Text block:
++++

On 09/03/2020 22:02, Chris Wilson wrote:
Quoting Tvrtko Ursulin (2020-03-09 18:31:17)
From: Tvrtko Ursulin <tvrtko.ursulin@xxxxxxxxx>
Another re-spin of the per-client engine busyness series. Highlights from this
version:
* Different way of tracking runtime of exited/unreachable context. This time
round I accumulate those per context/client and engine class, but active
contexts are kept in a list and tallied on sysfs reads.
* I had to do a small tweak in the engine release code since I needed the
GEM context for a bit longer. (So I can accumulate the intel_context runtime
into it as it is getting freed, because context complete can be late.)
* PPHWSP method is back and even comes first in the series this time. It still
can't show the currently running workloads but the software tracking method
suffers from the CSB processing delay with high frequency and very short
batches.

++++

Data excerpts:
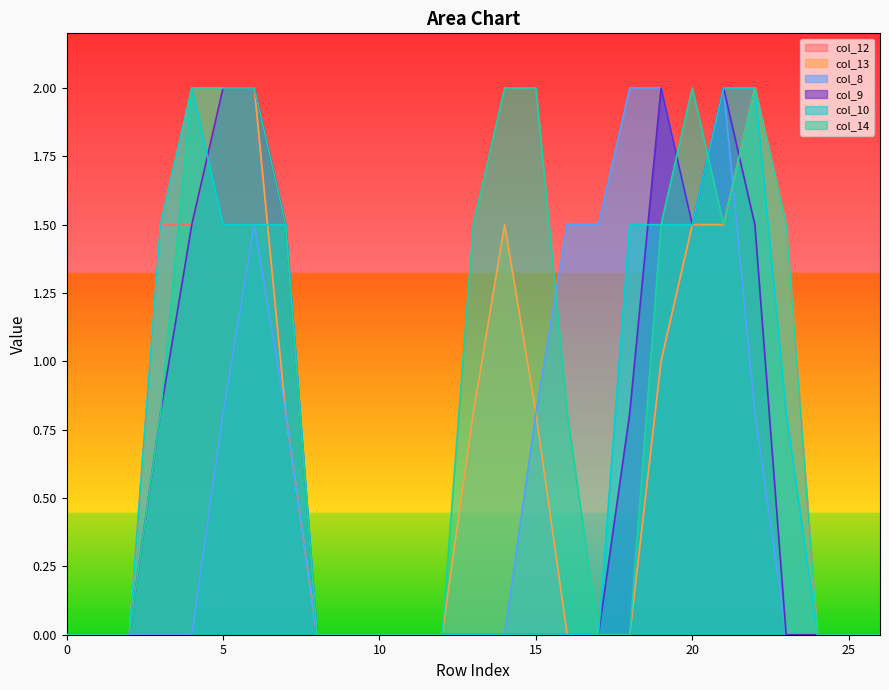

List the labels in order of col_10 value, smallest first.

0, 1, 2, 8, 9, 10, 11, 12, 13, 14, 15, 16, 17, 24, 25, 26, 23, 3, 5, 6, 7, 18, 19, 20, 4, 21, 22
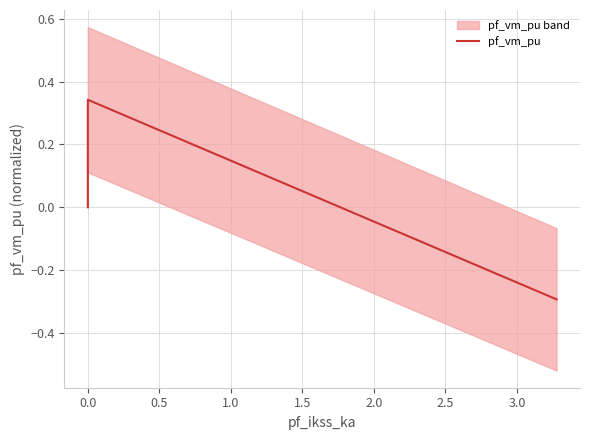

What is the average value?

0.1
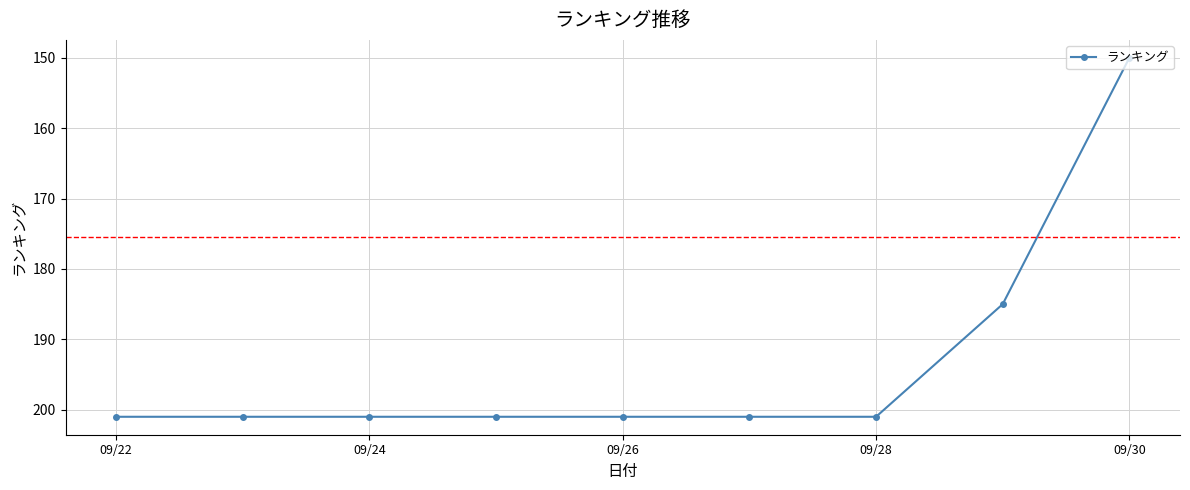

What is the smallest value displayed?

150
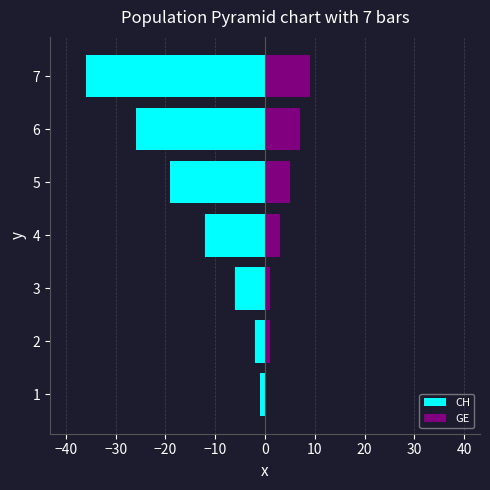

What is the highest value of the CH series?

-1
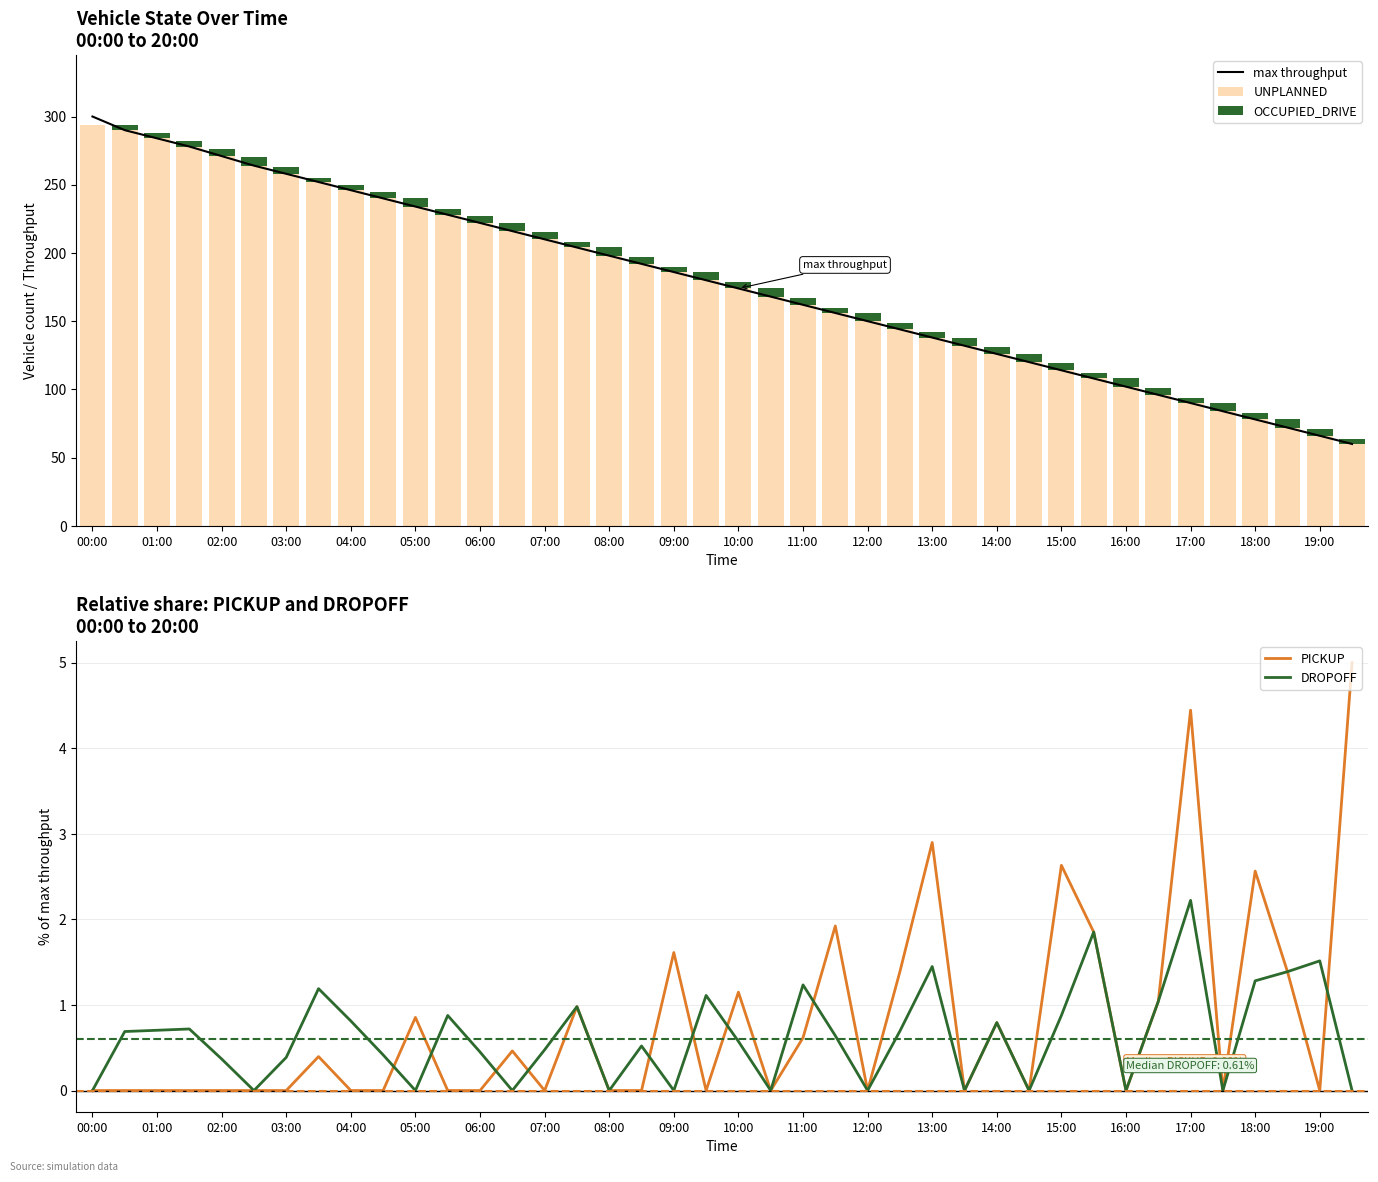

What is the value of the UNPLANNED bar at the 16th from the left?

204.0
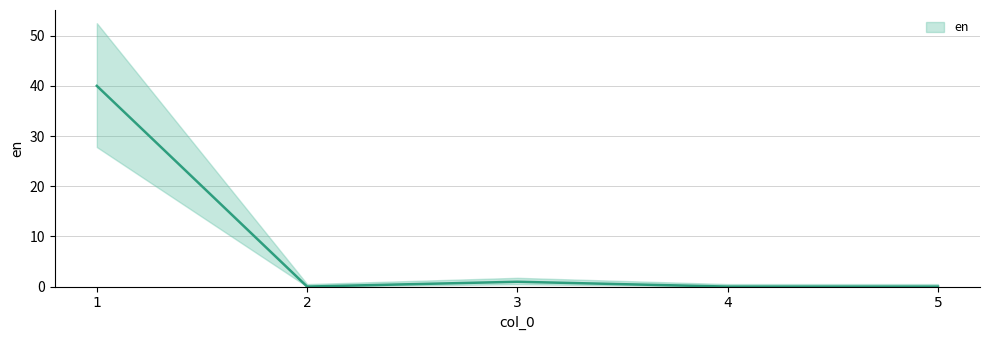

At which label is the value closest to 20?

3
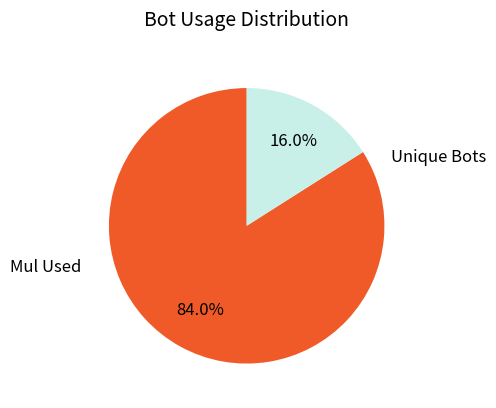

Which category has the biggest portion of the pie?

Mul Used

++++

Try it:
Using the mailing-list excerpt above, answer:
(a) Who is quoted with the timestamp 2020-03-09 18:31:17?
(b) What did the engine release code need to keep around for longer?
(c) What does the software tracking method suffer from?

Solution to the exercise:
(a) Tvrtko Ursulin
(b) The GEM context, so the intel_context runtime could be accumulated into it as it is freed.
(c) The CSB processing delay with high frequency and very short batches.